The Vilna Gaon’s student, Rav Chaim Volozhiner, offers his own metaphor for the relationship between yir’as Shamayim and Torah:
According to the vast arrangement of the silo of yir’ah that the person prepared for himself, it is through that arrangement that the grain of Torah will be able to enter and be protected within him, according to how much he strengthened his silo.
It is [like] a father who divides grain for his sons. He divides and gives each one a measure of grain to match what the son’s silo can hold, which he [the son] prepared beforehand. For even if the father wishes and his hand is open to give him more, the son cannot receive more since his silo is not big enough to hold more. So too the father cannot now give him more. And if the son did not prepare even a small silo, then also the father can not give him anything at all – for he has no guarded place where it will remain with him.
So too Hashem, may His name be blessed: His “Hand” is open, as it were, to constantly bestow every person according to his reward with much wisdom and extra understanding – when it will be preserved by them and will be tied onto the slate of their hearts. Everything [is given] according to the volume of one’s “silo.” And if a person does not prepare even a small silo, which is that he does not, heaven forbid, have within him any yir’ah whatsoever for Him, may He be blessed, so too He, may He be blessed, will not bestow any wisdom at all, since it will not be preserved by him. For his Torah would become disgusting, heaven forbid, as our Rabbis, whose memories are a blessing, said. It is about this that the verse says, “the beginning of wisdom is yir’as Hashem,” (Tehillim 111). (Nefesh haChaim book IV, ch. 5)
The Vilna Gaon taught that without eliminating one’s poor middos first, Torah will reinforce those flaws rather than help refine the soul. Of our two descriptions of our communal problem, he is speaking in terms of the second one; the Torah is a tool for us to become the holy people Hashem created us to be, but the tool has to be used appropriately or else woefully limited.
Rav Chaim Volozhiner says, without first developing yir’ah, the positive middah of keeping the importance of G-d and the role He made us for in mind, we will not retain the Torah either, even on a basic level. His metaphor is akin to our first formulation – that without yir’as Shamayim, we cannot even embody the Torah we are trying to study, and thus only full implementation with developed yir’ah can even be termed true observance of Torah.

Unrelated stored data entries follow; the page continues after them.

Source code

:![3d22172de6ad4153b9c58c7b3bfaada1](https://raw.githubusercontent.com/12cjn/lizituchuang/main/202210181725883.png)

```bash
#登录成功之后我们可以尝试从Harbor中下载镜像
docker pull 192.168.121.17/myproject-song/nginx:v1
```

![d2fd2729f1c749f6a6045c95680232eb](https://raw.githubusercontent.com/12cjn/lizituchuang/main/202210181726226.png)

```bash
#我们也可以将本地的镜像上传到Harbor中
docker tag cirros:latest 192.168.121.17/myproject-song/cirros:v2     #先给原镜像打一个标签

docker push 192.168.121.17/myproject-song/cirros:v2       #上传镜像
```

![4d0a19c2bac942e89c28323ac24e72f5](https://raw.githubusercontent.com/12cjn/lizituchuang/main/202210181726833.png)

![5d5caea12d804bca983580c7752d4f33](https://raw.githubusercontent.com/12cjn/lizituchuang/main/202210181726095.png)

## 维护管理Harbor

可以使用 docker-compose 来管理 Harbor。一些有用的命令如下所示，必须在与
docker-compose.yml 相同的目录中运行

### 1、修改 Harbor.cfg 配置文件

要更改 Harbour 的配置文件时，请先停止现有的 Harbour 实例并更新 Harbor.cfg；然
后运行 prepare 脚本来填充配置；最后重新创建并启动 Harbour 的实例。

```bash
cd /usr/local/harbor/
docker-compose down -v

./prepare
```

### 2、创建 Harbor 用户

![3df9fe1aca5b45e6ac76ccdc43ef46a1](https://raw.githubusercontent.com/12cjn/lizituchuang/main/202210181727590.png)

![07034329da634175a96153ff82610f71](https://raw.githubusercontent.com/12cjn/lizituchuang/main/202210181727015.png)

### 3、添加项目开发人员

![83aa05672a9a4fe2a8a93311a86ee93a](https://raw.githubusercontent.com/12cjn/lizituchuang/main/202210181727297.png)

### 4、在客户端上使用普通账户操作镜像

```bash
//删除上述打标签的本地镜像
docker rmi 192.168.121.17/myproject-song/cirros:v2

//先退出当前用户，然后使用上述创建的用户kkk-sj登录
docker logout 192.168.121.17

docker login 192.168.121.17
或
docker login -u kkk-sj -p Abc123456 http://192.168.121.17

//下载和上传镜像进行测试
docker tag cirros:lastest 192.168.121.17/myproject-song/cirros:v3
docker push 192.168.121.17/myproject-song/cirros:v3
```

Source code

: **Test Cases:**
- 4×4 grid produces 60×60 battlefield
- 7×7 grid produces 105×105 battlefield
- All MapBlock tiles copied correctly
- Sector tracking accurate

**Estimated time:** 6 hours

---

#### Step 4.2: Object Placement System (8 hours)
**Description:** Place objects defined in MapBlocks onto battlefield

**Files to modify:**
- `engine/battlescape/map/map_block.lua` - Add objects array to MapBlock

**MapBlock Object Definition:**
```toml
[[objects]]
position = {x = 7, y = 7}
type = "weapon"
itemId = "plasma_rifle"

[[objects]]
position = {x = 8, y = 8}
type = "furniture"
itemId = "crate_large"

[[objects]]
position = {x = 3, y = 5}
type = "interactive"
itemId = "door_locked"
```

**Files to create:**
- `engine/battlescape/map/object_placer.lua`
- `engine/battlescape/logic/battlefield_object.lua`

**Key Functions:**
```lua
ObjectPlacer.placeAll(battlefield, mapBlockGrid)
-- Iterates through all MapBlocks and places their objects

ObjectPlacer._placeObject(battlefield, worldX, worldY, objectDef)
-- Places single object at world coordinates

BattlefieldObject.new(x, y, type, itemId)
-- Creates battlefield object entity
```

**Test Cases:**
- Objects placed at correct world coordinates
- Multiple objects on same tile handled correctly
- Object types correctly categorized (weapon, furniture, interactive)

Refinement requires conscious effort in and of itself. Without first “weeding” and “building the silo,” we are left with nothing.
Until this point, Rav Shimon was arguing from a variant of the Vilna Gaon’s position — with the only difference being between the Vilna Gaon’s refined middos and the Shaarei Yosher’s person capable of bestowing good “now and in the future”. Both define the goal of a good Jew in terms of being a good person, and how Torah study is part of accomplishing that.
Now Rav Shimon switched to a point more similar to Rav Chaim Volozhiner’s. Not only does one need Torah to “water” one’s good middos, or to expand one’s “ani” to include their soul, and expansively more and more people, but without this ethical background, you won’t get anywhere with your Torah study, either.